WORK TASK A> Set down the part of the passage on becoming vegetarian word for word, from "A few years" up to and including "Bibi’s footsteps too.".
WORK TASK B> In the passage on becoming vegetarian, why did the writer's doctor advise adding meat to the diet? Answer in one to three sentences.

==== PROVIDED PASSAGE ====

When I was 16, I decided to become a pescatarian – so, I didn’t eat meat but I did eat eggs and fish. I’ve never been much of a meat eater but I have opted for chicken throughout my life instead of red meats. When I continuously kept passing out in my English classes due to an iron deficiency (despite being on medication for this!), my doctor advised me to incorporate meat into my diet. As you’d expect, I started feeling better and my iron levels shot up.
A few years after that, I really got into fitness and would eat a lot of fish, eggs, chicken and turkey as a great source of protein. For about a year now, I’ve wanted to give up meat, eggs and fish but with my stomach problems (gluten and dairy intolerance and sensitivity) that was always going to be an issue for me.
As my stomach is on the path to wellness, I am in a great position to finally continue on my vegetarianism path. I know the right foods to eat to make sure I don’t pass out and I know what I need to do to make sure I keep well. I have the support of my brother and Mum who are also vegetarian and also, I want to follow my Bibi’s footsteps too.

==== GIVEN INFORMATION ====

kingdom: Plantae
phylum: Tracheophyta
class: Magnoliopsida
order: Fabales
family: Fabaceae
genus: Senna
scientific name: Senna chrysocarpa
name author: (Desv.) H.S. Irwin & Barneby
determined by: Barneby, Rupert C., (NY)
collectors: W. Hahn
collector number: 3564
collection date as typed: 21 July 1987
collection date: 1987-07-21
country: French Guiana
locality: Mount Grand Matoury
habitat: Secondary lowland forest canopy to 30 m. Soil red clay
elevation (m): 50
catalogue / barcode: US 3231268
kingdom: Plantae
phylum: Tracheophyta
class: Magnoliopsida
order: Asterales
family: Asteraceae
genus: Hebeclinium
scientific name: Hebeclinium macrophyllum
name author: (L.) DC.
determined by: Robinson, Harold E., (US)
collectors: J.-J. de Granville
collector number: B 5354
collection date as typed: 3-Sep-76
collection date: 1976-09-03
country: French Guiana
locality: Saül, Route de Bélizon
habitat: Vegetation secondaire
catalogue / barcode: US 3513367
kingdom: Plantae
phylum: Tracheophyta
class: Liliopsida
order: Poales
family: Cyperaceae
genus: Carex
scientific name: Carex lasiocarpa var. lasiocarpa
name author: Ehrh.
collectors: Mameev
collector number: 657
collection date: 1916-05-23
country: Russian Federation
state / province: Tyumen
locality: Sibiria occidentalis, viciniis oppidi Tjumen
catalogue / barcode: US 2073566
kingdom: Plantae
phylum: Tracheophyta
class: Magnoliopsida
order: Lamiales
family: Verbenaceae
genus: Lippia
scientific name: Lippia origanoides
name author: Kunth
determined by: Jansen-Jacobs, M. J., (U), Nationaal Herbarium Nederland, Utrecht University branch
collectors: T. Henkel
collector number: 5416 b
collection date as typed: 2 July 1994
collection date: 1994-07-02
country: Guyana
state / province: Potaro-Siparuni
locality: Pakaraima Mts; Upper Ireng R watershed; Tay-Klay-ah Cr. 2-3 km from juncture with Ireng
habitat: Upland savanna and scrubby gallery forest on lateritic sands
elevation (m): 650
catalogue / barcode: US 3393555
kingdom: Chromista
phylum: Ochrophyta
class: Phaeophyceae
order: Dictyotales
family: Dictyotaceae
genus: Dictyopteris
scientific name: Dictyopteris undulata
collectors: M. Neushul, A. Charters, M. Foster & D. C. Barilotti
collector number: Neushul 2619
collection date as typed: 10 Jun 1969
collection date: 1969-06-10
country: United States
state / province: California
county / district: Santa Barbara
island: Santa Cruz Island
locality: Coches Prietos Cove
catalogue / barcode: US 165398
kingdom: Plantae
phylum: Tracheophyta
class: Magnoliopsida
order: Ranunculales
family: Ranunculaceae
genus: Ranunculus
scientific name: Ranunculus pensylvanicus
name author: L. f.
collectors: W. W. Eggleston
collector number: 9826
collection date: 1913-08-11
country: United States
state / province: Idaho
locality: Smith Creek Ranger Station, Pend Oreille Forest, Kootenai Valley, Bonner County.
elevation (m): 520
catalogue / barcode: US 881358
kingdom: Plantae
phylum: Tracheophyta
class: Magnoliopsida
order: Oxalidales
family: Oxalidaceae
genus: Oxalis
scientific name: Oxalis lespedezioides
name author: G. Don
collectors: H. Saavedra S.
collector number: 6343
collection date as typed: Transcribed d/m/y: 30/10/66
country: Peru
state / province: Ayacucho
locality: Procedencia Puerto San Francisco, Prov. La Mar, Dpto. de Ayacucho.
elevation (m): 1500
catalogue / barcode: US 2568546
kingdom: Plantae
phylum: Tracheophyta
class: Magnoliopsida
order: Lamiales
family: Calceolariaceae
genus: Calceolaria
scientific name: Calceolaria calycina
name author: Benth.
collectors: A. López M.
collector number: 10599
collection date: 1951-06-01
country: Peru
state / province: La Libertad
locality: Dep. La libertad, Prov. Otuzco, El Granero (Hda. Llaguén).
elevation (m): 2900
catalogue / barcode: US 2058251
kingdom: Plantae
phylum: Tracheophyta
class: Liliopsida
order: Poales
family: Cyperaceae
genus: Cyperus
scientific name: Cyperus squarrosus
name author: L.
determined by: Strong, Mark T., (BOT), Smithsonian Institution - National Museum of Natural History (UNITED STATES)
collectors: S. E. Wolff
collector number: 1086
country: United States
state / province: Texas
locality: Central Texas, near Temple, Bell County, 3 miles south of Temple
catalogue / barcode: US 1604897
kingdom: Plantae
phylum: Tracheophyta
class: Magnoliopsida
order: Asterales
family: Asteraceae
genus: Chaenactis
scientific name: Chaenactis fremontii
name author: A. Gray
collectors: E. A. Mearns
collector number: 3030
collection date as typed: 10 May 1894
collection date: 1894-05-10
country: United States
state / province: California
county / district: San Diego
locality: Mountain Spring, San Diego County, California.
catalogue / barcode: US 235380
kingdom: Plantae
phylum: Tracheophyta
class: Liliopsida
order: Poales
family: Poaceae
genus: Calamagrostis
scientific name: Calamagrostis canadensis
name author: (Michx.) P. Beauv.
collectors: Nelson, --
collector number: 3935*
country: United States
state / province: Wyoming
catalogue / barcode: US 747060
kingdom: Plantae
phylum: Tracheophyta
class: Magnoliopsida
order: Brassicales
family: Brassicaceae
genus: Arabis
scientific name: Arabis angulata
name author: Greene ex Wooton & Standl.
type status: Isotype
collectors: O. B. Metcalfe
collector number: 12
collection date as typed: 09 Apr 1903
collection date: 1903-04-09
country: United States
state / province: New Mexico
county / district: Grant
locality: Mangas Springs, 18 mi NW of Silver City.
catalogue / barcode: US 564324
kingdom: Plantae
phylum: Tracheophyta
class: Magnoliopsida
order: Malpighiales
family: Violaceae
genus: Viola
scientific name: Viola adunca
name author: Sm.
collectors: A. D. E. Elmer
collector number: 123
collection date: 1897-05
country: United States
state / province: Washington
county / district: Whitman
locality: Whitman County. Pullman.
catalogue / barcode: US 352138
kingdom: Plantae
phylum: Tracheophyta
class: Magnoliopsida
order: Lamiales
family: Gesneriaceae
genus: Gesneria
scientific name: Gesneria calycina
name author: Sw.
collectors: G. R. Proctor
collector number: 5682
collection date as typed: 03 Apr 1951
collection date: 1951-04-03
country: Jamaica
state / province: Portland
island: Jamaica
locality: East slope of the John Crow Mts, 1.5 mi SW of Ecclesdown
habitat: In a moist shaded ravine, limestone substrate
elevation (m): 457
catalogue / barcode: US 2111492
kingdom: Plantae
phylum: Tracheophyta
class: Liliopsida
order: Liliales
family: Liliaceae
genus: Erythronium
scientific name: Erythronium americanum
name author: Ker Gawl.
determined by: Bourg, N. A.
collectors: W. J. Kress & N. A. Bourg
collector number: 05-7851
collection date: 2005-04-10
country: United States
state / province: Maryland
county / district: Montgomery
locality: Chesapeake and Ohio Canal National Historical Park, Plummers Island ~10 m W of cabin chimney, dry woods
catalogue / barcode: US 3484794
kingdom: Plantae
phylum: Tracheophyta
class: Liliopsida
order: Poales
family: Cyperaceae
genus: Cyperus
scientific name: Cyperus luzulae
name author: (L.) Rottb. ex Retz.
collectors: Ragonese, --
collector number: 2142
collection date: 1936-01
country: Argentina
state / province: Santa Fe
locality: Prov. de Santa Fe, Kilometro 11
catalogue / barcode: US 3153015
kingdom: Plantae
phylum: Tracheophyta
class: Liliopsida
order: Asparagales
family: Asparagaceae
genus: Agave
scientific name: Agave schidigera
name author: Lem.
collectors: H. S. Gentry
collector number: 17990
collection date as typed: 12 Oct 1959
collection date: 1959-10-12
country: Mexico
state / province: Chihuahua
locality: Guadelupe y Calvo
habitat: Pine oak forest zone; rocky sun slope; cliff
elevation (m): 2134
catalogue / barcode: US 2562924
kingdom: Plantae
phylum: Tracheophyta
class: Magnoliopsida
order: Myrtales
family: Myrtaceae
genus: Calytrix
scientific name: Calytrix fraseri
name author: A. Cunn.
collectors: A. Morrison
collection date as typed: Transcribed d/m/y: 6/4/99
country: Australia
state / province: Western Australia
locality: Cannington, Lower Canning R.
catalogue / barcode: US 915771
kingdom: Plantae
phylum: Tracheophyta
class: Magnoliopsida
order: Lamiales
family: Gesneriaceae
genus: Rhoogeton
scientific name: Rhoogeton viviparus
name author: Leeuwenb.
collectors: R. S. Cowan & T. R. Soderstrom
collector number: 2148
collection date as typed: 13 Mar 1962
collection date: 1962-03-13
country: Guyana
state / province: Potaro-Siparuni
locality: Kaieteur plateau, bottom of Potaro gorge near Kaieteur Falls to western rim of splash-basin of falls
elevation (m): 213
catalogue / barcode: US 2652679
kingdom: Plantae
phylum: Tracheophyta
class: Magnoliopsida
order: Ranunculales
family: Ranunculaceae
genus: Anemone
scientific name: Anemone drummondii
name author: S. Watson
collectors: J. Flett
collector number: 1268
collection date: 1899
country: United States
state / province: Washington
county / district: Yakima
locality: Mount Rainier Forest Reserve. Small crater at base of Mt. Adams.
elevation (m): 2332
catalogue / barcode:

====

OUTPUT A>
A few years after that, I really got into fitness and would eat a lot of fish, eggs, chicken and turkey as a great source of protein. For about a year now, I’ve wanted to give up meat, eggs and fish but with my stomach problems (gluten and dairy intolerance and sensitivity) that was always going to be an issue for me.
As my stomach is on the path to wellness, I am in a great position to finally continue on my vegetarianism path. I know the right foods to eat to make sure I don’t pass out and I know what I need to do to make sure I keep well. I have the support of my brother and Mum who are also vegetarian and also, I want to follow my Bibi’s footsteps too.

OUTPUT B> The writer kept passing out in English classes because of an iron deficiency, even while taking medication for it. The doctor therefore advised bringing meat into the diet.